OpenAI Embeddings

OpenAI Embeddings is a component that turns text into numerical vectors (embeddings) using OpenAI’s powerful language models. These vectors can be used for tasks like searching, clustering, or feeding into other AI models.

How it Works

When you give the component a piece of text, it sends that text to an OpenAI model over the internet. The model processes the text and returns a list of numbers that represent the meaning of the text. The component can split long text into smaller chunks, retry if a request fails, and show a progress bar while it’s working. All of this happens automatically, so you only need to set a few options.

Inputs

Note: This component needs an OpenAI API credential. First add an “OpenAI API” credential in Nappai’s Credentials section, then select it in the component’s “Credential” field.

Chunk Size: How many characters to send to the model at once. Larger chunks mean fewer API calls but can hit limits.
Client: Optional custom client configuration for the API request.
Default Headers: Extra HTTP headers to include with every request (e.g., authentication tokens).
Default Query: Extra query parameters to add to every request URL.
Deployment: Name of a custom deployment if you’re using Azure OpenAI.
Dimensions: Desired number of numbers in each embedding. Only some models support this.
Embedding Context Length: Maximum number of tokens the model can process in one request.
Max Retries: How many times to try again if a request fails.
Model: Choose which OpenAI embedding model to use (e.g., text-embedding-3-small).
Model Kwargs: Extra keyword arguments to pass to the model call.
OpenAI API Base: Custom base URL for the OpenAI API (useful for private endpoints).
OpenAI API Type: Type of OpenAI API (e.g., azure).
OpenAI API Version: Specific API version to use.
OpenAI Organization: Organization ID if you’re using Azure OpenAI.
OpenAI Proxy: Proxy server to route requests through.
Request Timeout: How long to wait for a response before timing out.
Show Progress Bar: Show a progress bar while embeddings are being generated.
Skip Empty: Skip empty text inputs instead of returning an error.
TikToken Enable: Enable TikToken for token counting; if disabled, you need the transformers library.
TikToken Model Name: Name of the TikToken model to use for token counting.

Outputs

Embeddings: A list of numerical vectors that represent the input text.
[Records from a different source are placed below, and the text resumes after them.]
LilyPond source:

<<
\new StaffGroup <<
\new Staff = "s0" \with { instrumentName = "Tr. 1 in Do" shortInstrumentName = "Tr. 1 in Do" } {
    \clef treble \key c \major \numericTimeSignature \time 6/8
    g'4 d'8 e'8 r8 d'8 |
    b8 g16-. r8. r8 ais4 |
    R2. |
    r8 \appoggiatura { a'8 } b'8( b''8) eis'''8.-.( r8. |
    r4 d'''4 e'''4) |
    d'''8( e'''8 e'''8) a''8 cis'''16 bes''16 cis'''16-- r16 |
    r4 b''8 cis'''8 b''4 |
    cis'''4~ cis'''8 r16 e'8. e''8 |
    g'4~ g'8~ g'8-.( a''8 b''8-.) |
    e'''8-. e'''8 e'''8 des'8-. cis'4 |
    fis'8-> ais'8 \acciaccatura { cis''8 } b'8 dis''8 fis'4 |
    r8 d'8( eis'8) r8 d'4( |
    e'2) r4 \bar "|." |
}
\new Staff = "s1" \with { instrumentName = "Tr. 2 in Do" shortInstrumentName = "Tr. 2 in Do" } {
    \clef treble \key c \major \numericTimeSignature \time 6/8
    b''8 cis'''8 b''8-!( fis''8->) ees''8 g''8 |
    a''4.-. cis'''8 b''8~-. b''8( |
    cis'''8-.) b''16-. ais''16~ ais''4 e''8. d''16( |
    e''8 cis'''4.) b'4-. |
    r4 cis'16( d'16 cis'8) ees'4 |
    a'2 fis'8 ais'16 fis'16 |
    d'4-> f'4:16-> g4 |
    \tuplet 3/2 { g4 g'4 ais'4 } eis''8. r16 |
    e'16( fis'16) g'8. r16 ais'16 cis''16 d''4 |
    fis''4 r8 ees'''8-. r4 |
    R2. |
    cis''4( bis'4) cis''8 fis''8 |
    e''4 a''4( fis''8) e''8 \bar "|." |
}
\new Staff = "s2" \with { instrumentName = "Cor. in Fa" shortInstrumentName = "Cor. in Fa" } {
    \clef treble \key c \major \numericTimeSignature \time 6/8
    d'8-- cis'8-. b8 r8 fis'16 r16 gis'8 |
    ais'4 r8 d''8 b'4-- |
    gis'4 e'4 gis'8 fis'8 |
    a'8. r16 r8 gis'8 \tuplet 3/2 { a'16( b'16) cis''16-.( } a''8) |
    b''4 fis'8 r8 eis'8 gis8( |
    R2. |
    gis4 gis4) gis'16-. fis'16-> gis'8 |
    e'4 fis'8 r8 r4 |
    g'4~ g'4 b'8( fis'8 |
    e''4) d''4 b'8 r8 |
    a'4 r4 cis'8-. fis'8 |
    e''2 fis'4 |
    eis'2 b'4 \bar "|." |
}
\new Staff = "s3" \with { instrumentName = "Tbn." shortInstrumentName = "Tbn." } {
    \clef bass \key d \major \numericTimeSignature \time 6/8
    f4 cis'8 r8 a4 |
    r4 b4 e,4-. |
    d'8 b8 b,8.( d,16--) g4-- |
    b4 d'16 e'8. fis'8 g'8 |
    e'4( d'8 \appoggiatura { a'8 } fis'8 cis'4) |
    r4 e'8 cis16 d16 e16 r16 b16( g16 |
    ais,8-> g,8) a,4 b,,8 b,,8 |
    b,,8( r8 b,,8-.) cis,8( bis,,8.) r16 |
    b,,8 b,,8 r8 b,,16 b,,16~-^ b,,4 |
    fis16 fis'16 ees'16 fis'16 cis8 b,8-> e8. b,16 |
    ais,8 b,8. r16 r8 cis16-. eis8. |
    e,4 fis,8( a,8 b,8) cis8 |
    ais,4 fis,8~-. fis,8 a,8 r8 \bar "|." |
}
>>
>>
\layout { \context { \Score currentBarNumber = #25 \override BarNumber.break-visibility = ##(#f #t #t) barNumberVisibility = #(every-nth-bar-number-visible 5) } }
These can be passed to other components such as similarity search or clustering.

Usage Example

Add the component to your workflow and connect a text source (e.g., a “Read File” component).
Configure the Model: Select text-embedding-3-small for quick results or text-embedding-3-large for higher quality.
Set Chunk Size: If you’re processing long documents, set a chunk size like 1000 characters.
Enable Show Progress Bar to see real‑time progress.
Run the workflow. The component will output embeddings that you can feed into a “Similarity Search” component to find related documents.

OpenAI Text Generation – Generates natural language text from prompts.
OpenAI Chat – Conversational AI using OpenAI’s chat models.
Similarity Search – Finds the most similar embeddings in a vector store.
Vector Store – Stores and retrieves embeddings for later use.

Tips and Best Practices

Use the right model: Smaller models are faster and cheaper; larger models give better quality.
Chunk wisely: Keep chunks below the model’s context length to avoid truncation.
Retry logic: Keep the default max retries (3) to handle transient network issues.
Monitor costs: Each embedding request counts toward your OpenAI usage; track it in your billing dashboard.
Secure your credentials: Store the OpenAI API key in Nappai’s credential store, not in the workflow.

Security Considerations

The component sends data to OpenAI’s servers. Ensure that any sensitive text is allowed to leave your network.
Keep your OpenAI API key secure by using Nappai’s credential system; never expose it in the workflow or logs.
If you use a proxy or custom API base, verify that the endpoint is trusted and secure.